Selama ini, perusahaan publik di Indonesia hanya melaporkan pemegang saham dengan kepemilikan 5% atau lebih kepada BEI.
Sementara itu, laporan KSEI mencakup klasifikasi pemegang saham, baik korporasi maupun individu, lokal maupun asing, untuk seluruh saham scripless atau saham yang diperdagangkan secara elektronik.
Data tersebut memungkinkan identifikasi pemegang saham di bawah 5% yang selama ini tidak tercakup dalam keterbukaan publik.
Namun, MSCI menyebut laporan KSEI tidak dapat digunakan secara mandiri karena tidak mengidentifikasi nama pemegang saham individual dalam setiap kategori, sehingga hanya dijadikan referensi tambahan dalam estimasi free float.

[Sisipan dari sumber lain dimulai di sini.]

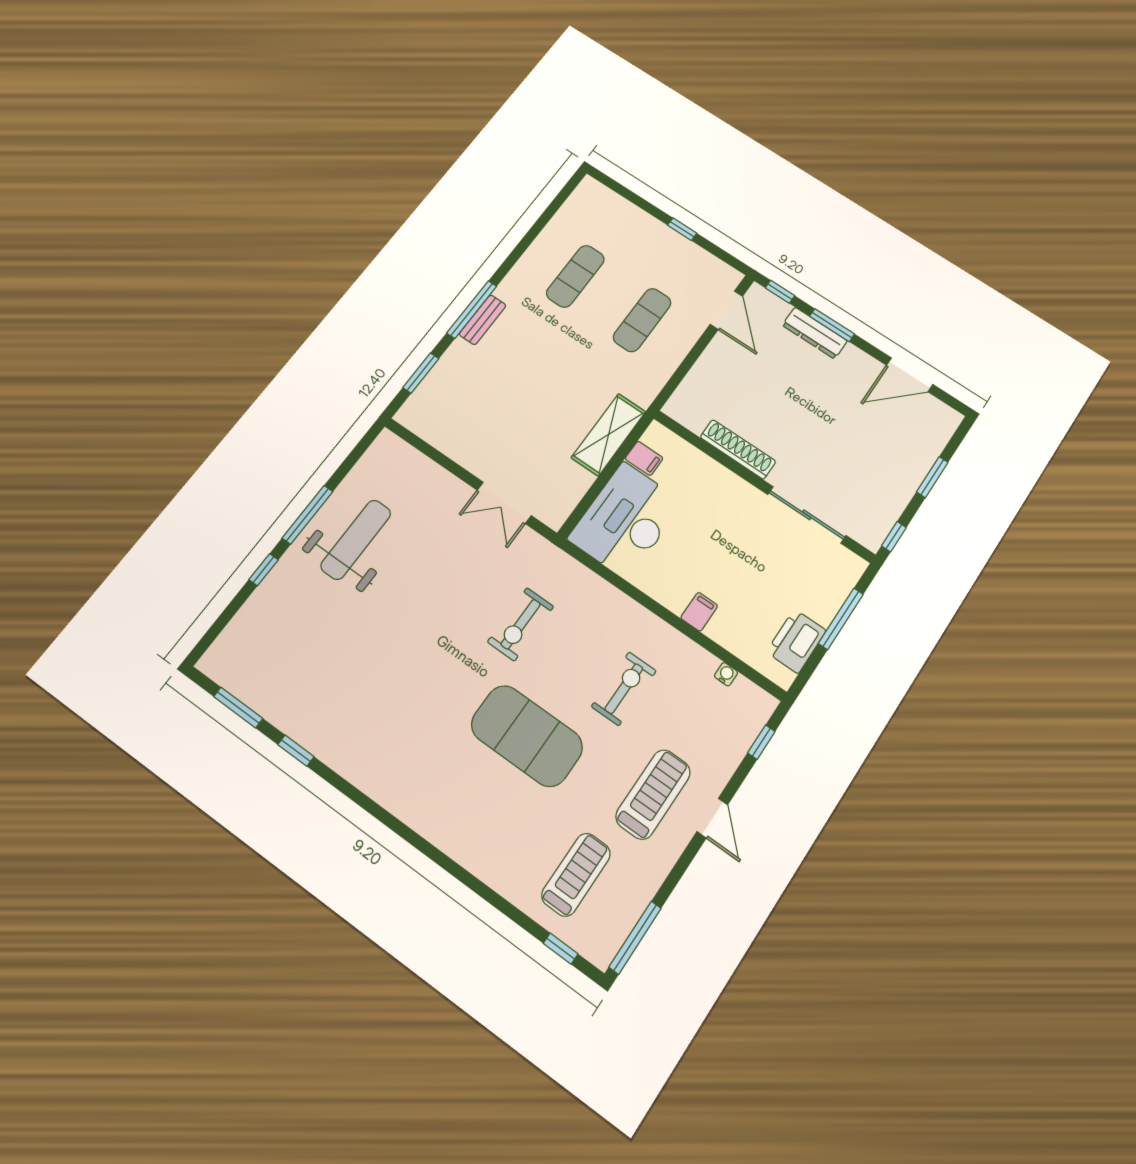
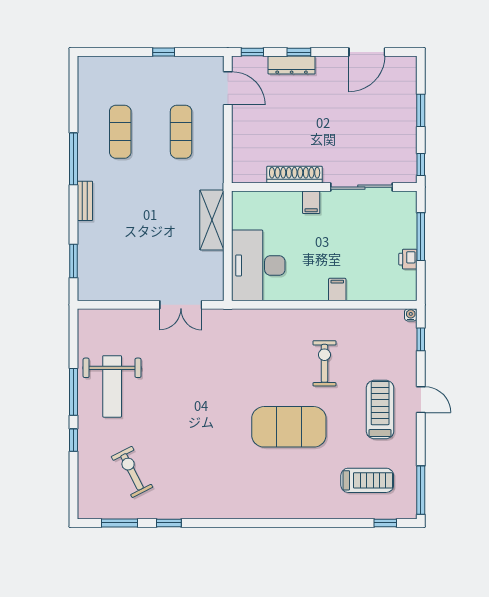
window: (472, 310) -> (73, 159), moved
window: (832, 325) -> (299, 52), width x0.67
filing cabinet: (644, 458) -> (311, 202), moved, turned 90
weight bench: (356, 540) -> (112, 386), turned 180
exercise bike: (521, 624) -> (132, 472), moved, turned 153
printer: (796, 641) -> (408, 259), width x0.53, depth x0.68
water cooler: (726, 674) -> (411, 315), moved
treadmill: (576, 875) -> (367, 480), turned 90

Dalam simulasi awal, MSCI memperkirakan perubahan foreign inclusion factor (FIF) beberapa saham berkapitalisasi besar, seperti Bank Central Asia (BBCA), Bank Rakyat Indonesia (BBRI), Telkom Indonesia (TLKM), Bank Mandiri (BMRI), dan Astra International (ASII).

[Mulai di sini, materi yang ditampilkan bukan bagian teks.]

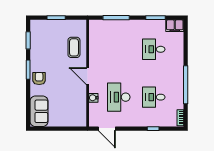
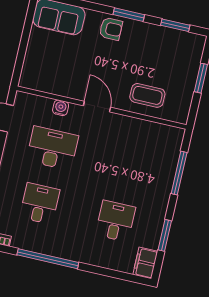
door: (88, 76) -> (97, 107), hinge flipped

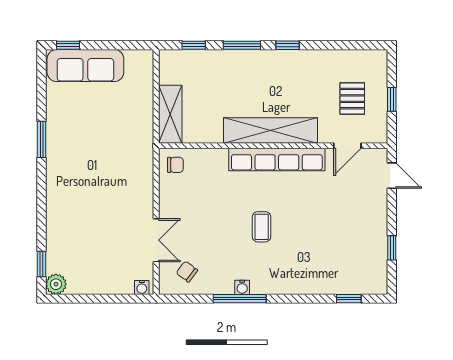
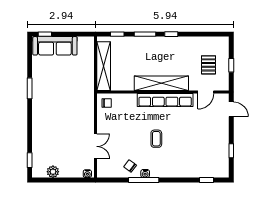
shelving: (170, 114) -> (104, 66), width x1.47
chair: (187, 272) -> (130, 166), moved
plant: (56, 284) -> (53, 172), moved

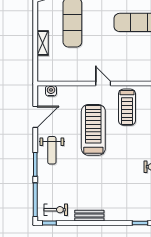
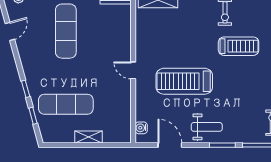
door: (103, 84) -> (133, 70), hinge flipped
treadmill: (127, 107) -> (239, 46), moved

Total one-way turnover untuk MSCI Indonesia diperkirakan mencapai 13% dalam skenario penuh, dan sekitar 5% dalam skenario alternatif yang lebih ringan.
MSCI akan menerima masukan dari pelaku pasar hingga 31 Desember 2025, dan mengumumkan hasil konsultasi paling lambat pada 30 Januari 2026. Jika disetujui, perubahan metodologi tersebut akan mulai diterapkan pada review indeks Mei 2026.